Brasil Conte algo que não sei

Bárbara Nascimento, professora e ativista: 'A lotação do Vidigal está esgotada'

Carioca reúne memórias do morro onde nasceu. Para ela, ocupação pela classe média e por estrangeiros vai criar êxodo e destruir a identidade da favela
RI Rio de Janeiro (RJ) 30/12/2014 Diga algo que não sei. Barbara Nascimento. Memória do Vidigal Foto Domingos Peixoto / agência o Globo Foto: Domingos Peixoto / Agência O Globo
RI Rio de Janeiro (RJ) 30/12/2014 Diga algo que não sei. Barbara Nascimento. Memória do Vidigal Foto Domingos Peixoto / agência o Globo Foto: Domingos Peixoto / Agência O Globo

“Tenho 36 anos e nasci no Vidigal, onde vivo. Minha mãe é baiana, tenho um filho de 3 anos e sou casada com um mecânico de máquinas de lavar. Cursei Letras na UFRJ, e hoje ensino português e literatura numa escola estadual no morro. Também sou militante em defesa da favela e de sua cultura”

Conte algo que não sei.
A lotação do Vidigal está esgotada. Vou botar uma placa na entrada dizendo isso. Tem engarrafamento. Caminhão subindo e descendo. Hotel. Tem até um Belmonte. Belmonte lá é coisa de favela? Dia sim, dia não, falta luz. O pessoal acha que é droga subindo. A falta de luz é outra coisa: é colapso no uso de energia em espaço de alta densidade.

O que está acontecendo?
É o que estou estudando para meu mestrado. A relação de quem está aqui com quem vem de fora. Como lidam com os visitantes, a classe média que compra a casa do vizinho, os gringos e a turma que vem para essas festinhas na favela nas quais não vai favelado.

Já foi a uma festa dessas?
Fui uma vez para nunca mais. Além de mim, só havia três vidigalenses: o bilheteiro, o segurança e um ator. Eu e o ator nem contamos. Tenho um nível de renda melhor e um grau acadêmico. Mas cadê o pessoal que vive a dureza?

Você é contra o convívio?
De forma alguma. Sou contra a apropriação. Estar passeando com meu filho e ser fotografada. Não sou macaco. E sou contra a alta dos preços de imóveis. Como fica para quem aluga?

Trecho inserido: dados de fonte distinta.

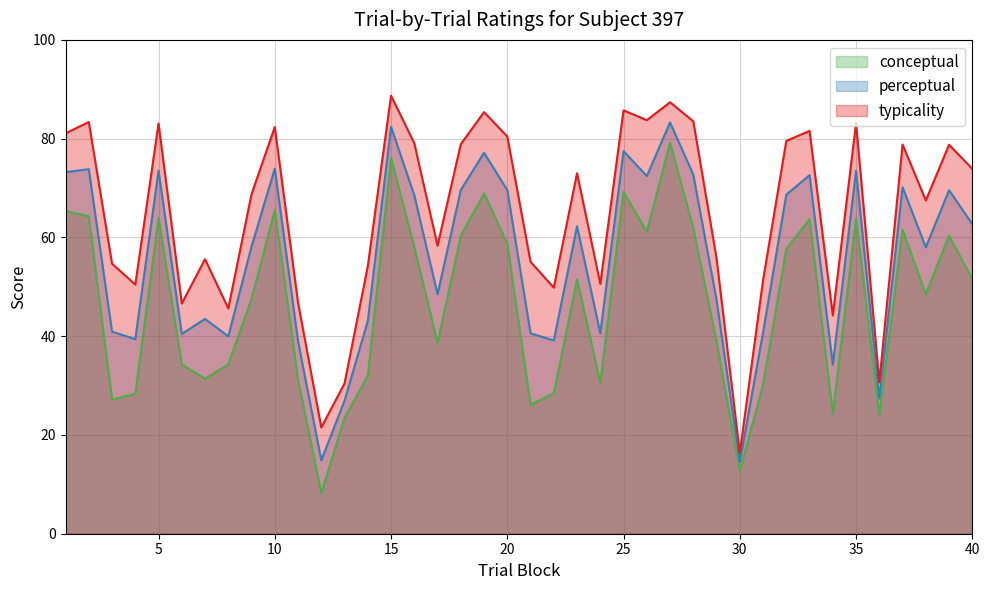

How many data points in perceptual are less than 62?

20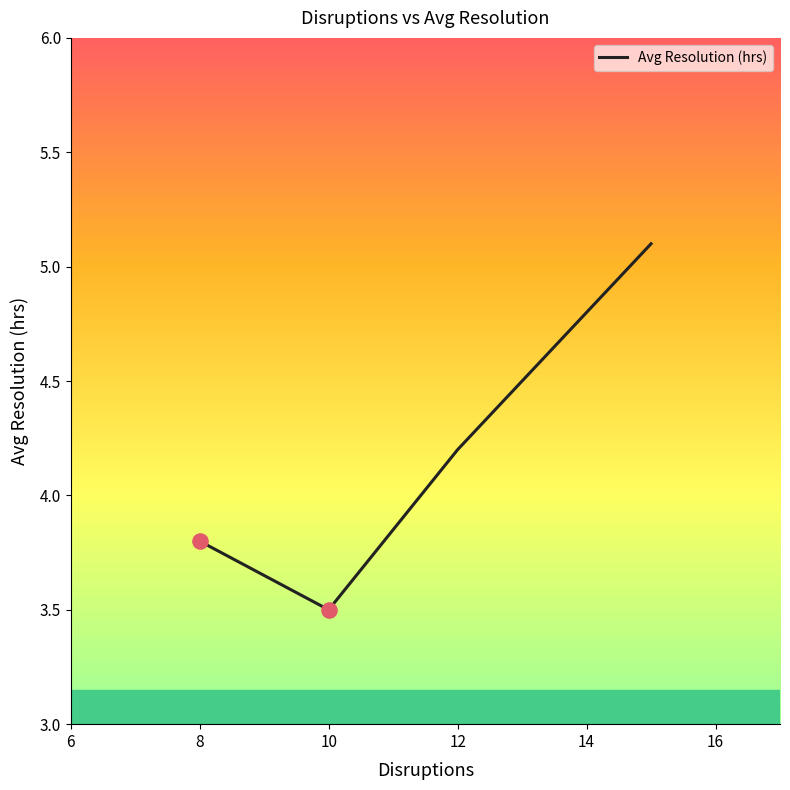

True or false: there are more than 1 points higher than both neighbors.

False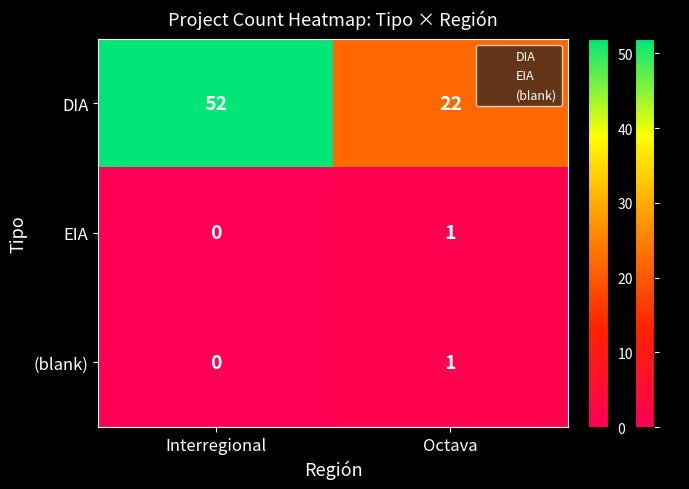

Rank the categories by (blank) value from highest to lowest.

Octava, Interregional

Antes, o interesse era pela Rua Nova e pela Rua 3, que não são favela. Agora querem ficar nos lugares que são nossos.

“Nossos”, de quem?
Defendo que favela é para favelado. Já proibiram o baile funk, acabando com o lazer da galera. Isso gera frustração. O samba era associado à bandidagem. Queriam matar o gênero. Com o funk é igual. Era financiado pelo tráfico? Era. Ué, então por que o Estado não financia o funk? Porque é música de pobre! Por isso, acho difícil o convívio realmente pacífico.

Você usa sempre o termo favela e nunca comunidade.
Qualquer grupo é comunidade. Não tem cara. Favela significa algo. Um tipo de lugar. História. É uma palavra bonita. Está nas canções. E comunidade? O que é? Parece o eufemismo de falar “moreno” em vez de negro.

Que tipo de memória você está recolhendo?
Um dos focos é o movimento de defesa da favela no final dos anos 1970, a guerra contada pela gente, não por um sociólogo de fora ou, pior, por um apresentador de TV.

Conte um episódio.
Tem o do caminhão que chegou para remover moradores. Adivinha que caminhão era?

Não faço ideia.
Da Comlurb. Caçamba de lixo para remover favelado. O pessoal ofereceu café, churrasquinho para os condutores, que, afinal, eram humildes como nós, até o advogado Bento Rubião chegar e impedir aquilo.

Como anda a UPP?
Bom, a gente não vê mais bandidos armados por todo canto patrulhando a gente. Mas eles continuam lá no alto, dão tiro. E agora, em vez de uma facção, são duas.

O que a memória do Vidigal pode ensinar ao Rio e ao país?
A pessoa quando conhece seu lugar se reconhece como indivíduo. Aqui, uma população já marginalizada corre o risco de perder o sentido de pertencimento: o seu lugar está sendo negado. A memória pode ensinar que há uma história, uma identidade, que é preciso ficar, combater a gentrificação, e que isso inspire outros povos.